Let's say that you want to investigate this phenomenon yourself. You randomly select 100 male and 100 femaleacademy award nominees, and calculate their age at nomination for an Academy Award. You find that men's average age is 45 years and women's is 36 years, with standard deviations of 15 years for men and 20 years for women. Test the hypothesis that the average age for women is different from that of men for the population of all Best Actor/Actress Oscar nominees. Create a 95% CI for the difference to see its correspondence with the hypothesis test.

Now that you understand the principle of testing the difference of two means, let's see what we can do about non-binary discrete variables, in the next section. The SPSS guidelines for doing a t-test are below.

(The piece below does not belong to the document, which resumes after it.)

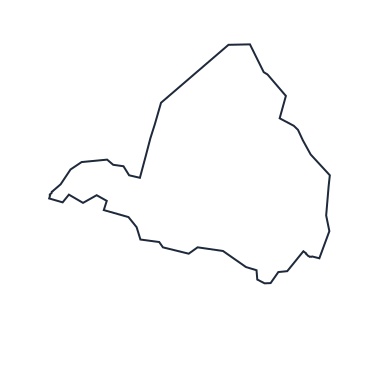 McDowell, North Carolina, United States of America (Robinson projection), rotated 244°
{"feature_id": "52423323B54593628096375", "entity_name": "McDowell", "entity_type": "district", "adm_level": 2, "iso_a3": "USA", "parent_name": "United States of America", "parent_adm1": "North Carolina", "projection": "robinson", "projection_center": [-82.082, 35.739], "detail": "fine", "context": "isolated", "style": "outline", "palette": "slate", "viewbox_px": 384, "rotation_deg": 244, "n_neighbors": 0, "source": "geoboundaries", "source_scale": "gbopen_adm2", "svg_char_len": 1051}
<svg xmlns="http://www.w3.org/2000/svg" viewBox="0 0 384 384"><g transform="rotate(244 192 192)"><path d="M230.0,89.3L230.9,104.9L221.4,111.5L214.4,104.8L197.3,123.9L184.6,126.8L171.9,124.8L161.4,140.6L155.0,141.6L138.0,162.0L139.8,172.7L139.7,172.8L139.6,173.1L125.4,194.0L100.9,207.6L93.4,215.7L84.7,212.3L78.1,217.2L75.8,222.4L75.7,222.8L82.2,234.5L79.1,242.9L89.9,266.1L87.9,267.1L87.1,267.6L86.6,267.4L85.9,267.5L85.3,268.0L84.8,268.0L83.6,268.4L83.1,268.9L82.2,269.3L82.1,269.9L81.4,270.9L81.4,271.7L76.6,277.4L96.6,298.3L112.1,302.3L137.4,317.4L146.6,323.2L173.7,315.1L189.8,314.3L201.4,314.5L206.9,312.5L219.8,303.1L237.2,318.5L264.5,311.4L268.3,309.0L282.1,308.9L299.3,308.8L308.3,289.3L285.8,203.3L269.2,188.3L258.6,178.2L243.7,165.4L227.6,151.4L234.6,142.8L245.2,141.7L251.0,133.1L258.3,129.9L267.3,105.9L265.5,92.7L256.5,77.3L253.9,67.3L253.7,67.1L253.7,66.4L253.7,66.1L252.5,65.2L252.4,64.9L252.3,63.7L252.0,63.0L251.7,62.8L251.1,62.9L248.8,60.8L239.4,71.2L243.6,80.2L230.0,89.3Z" fill="none" stroke="#1e293b" stroke-width="2"/></g></svg>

From the Main Menu, select Analyze, and from the pull-down menu, click on Compare Means and Independent Samples T Test;
Select your continuous variable from the list of variables on the left and, using the top arrow, move it to the Test Variable(s) empty space on the right;
Select your discrete variable from the list of variables on the left and, using the bottom arrow, move it to the Grouping Variable empty space on the right;
Click on Define Groups, and in the new window, keep Use specified values selected; in the empty spaces for Group 1 and Group 2, enter the numeric values^[8] corresponding to the two categories of your discrete variable; click Continue.
In the Independent Samples T Test window click Options…; you can request specific confidence interval in the new window (the default is 95%); click Continue;
Click OK once back to the Independent Samples T Test window.
SPSS will produce two tables in the Output window: a Group Statistics one (where you can see sample size, the mean, standard deviation, and standard error for each group (category in the discrete variable), and an Independent Samples Test one (where you can find the t-value, df, p-value, mean difference, standard error of the difference, and the requested confidence interval)^[9].